Regulatory chaos spoils Phuket’s reopening
Traffic to pick up as entry process settles
The Phuket sandbox experienced regulatory chaos in the days leading up to its reopening on Thursday after an endorsement of the plan was published in the Royal Gazette published on Tuesday night.
Tourism operators have said that the scheme is not inclusive for all stakeholders, particularly small operators.
The long-awaited official announcement on Tuesday night came a bit too late as some tourists who had booked flights for today decided to cancel or postpone their trip as they were not confident whether approval of the certificate of entry (COE) would be done in time, said a tourism source who requested anonymity.
Even though the Foreign Ministry sped up the process and quickly granted COEs to a number of tourists after the official announcement was made, some tourists who had not obtained a COE before departure decided to cancel their trip.
Yuthasak Supasorn, Tourism Authority of Thailand (TAT) governor, said that every inoculated tourist who applies for a COE will not have to stay in a local quarantine facility unless they registered for a COE before the Foreign Ministry opened the process.

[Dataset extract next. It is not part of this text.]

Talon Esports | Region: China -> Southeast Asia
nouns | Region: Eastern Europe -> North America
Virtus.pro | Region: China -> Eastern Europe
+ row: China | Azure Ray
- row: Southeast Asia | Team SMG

He said the Foreign Ministry had prepared in advance by opening the registration process on Monday, however, approvals could not be made until an announcement was published in the Royal Gazette.
“We reassured travellers that their certificates would be approved and flights to Phuket were confirmed,” Mr Yuthasak said.
He said moving forward, Phuket is ready to welcome international tourists with no additional obstacles and that the COE process may take three to five days.
At least 300 tourists from five airlines will form the first batch to enter the island today. Prime Minister Prayut Chan-o-cha will be at the airport to welcome vaccinated international tourists, mostly from Europe, the US and the Middle East.
Meanwhile, hotel bookings have also picked up after the reopening scheme was made official.
At least 24,972 room nights have been booked for July 1-15, up from 11,000 room nights reported on Monday.
Thaneth Tantipiriyakij, president of the Phuket Tourism Council, said foreign guests alone are not enough to save the tourism industry.
“Most tourism benefits are likely to go to big players and will leave small and medium operators behind,” he said.
Mr Thaneth added that Phuket still needs a boost from domestic tourists as this group is an important market for small operators.